Try it:
Return only how many lines in the data include the string "down".

Listed records:

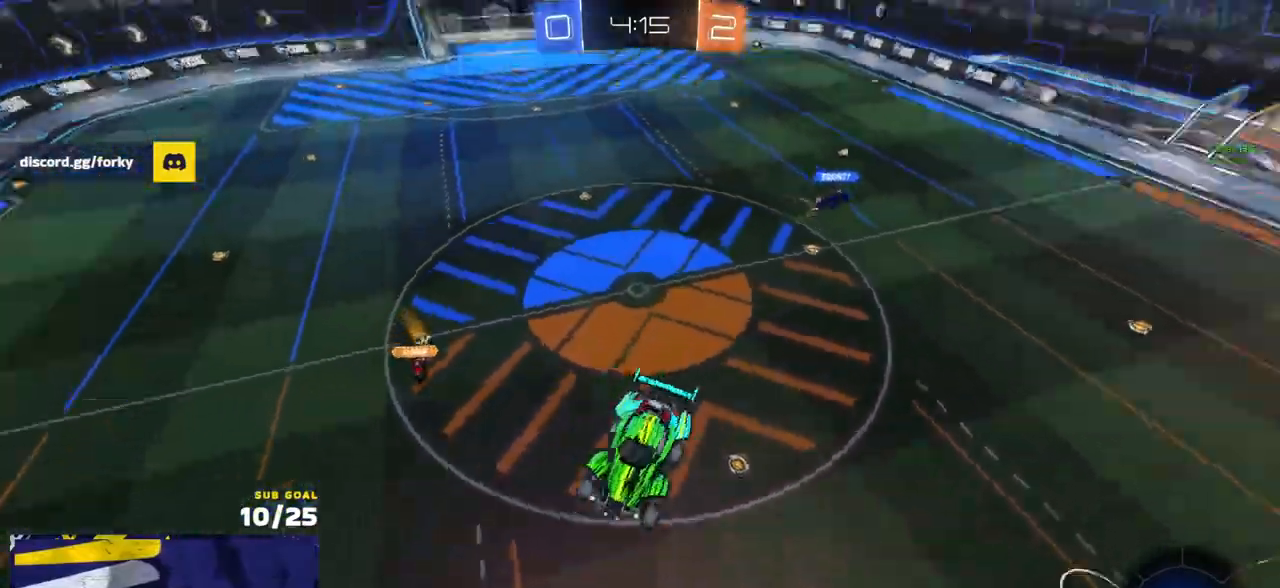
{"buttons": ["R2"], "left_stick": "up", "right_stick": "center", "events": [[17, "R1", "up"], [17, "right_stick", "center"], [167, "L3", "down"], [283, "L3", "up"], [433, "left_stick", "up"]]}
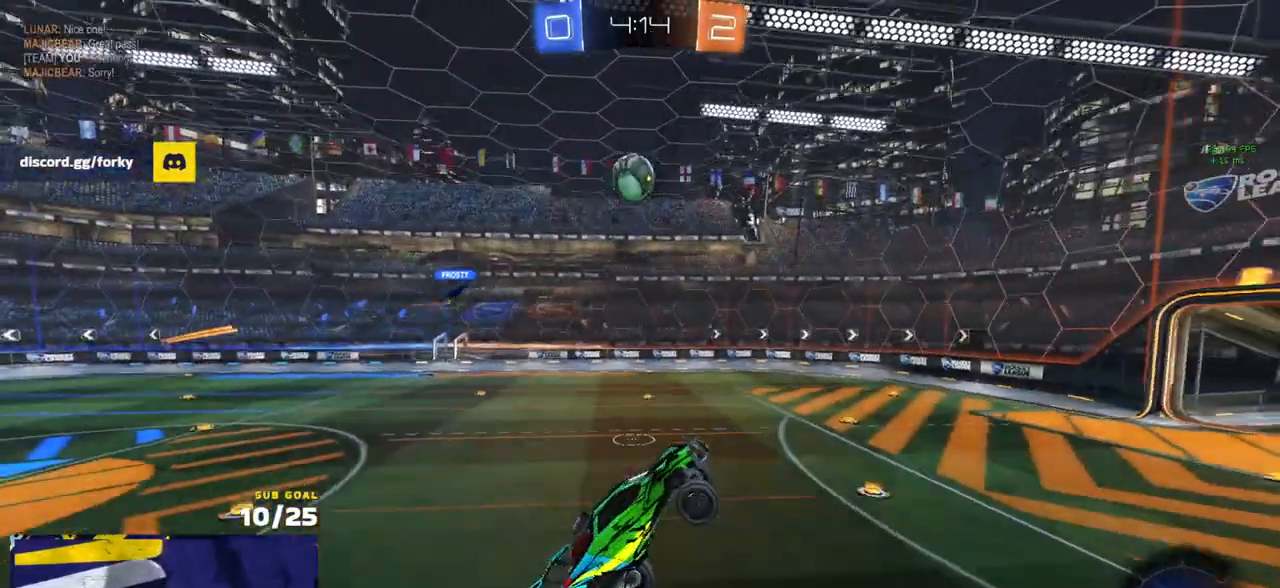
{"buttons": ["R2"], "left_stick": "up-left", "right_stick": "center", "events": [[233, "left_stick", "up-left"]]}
* * *
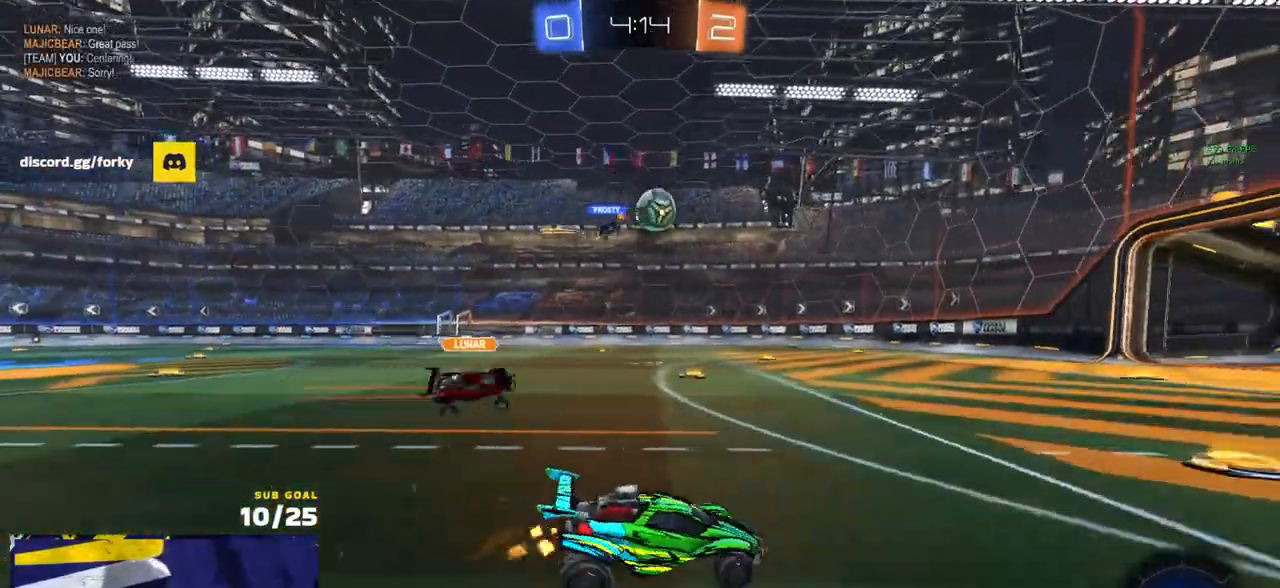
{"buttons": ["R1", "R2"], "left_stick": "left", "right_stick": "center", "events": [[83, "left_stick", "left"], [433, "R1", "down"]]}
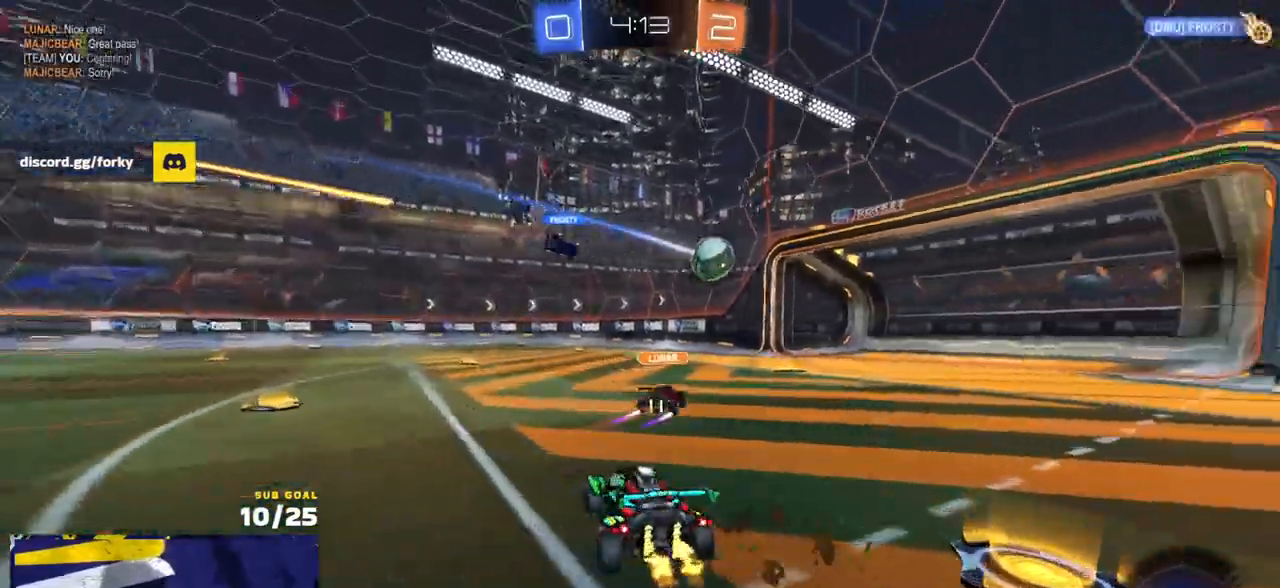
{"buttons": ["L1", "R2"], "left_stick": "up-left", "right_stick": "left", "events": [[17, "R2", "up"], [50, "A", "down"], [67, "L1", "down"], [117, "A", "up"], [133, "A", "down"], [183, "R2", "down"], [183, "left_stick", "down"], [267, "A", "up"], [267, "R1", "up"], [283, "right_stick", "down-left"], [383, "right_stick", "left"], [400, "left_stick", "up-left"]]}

Response:
3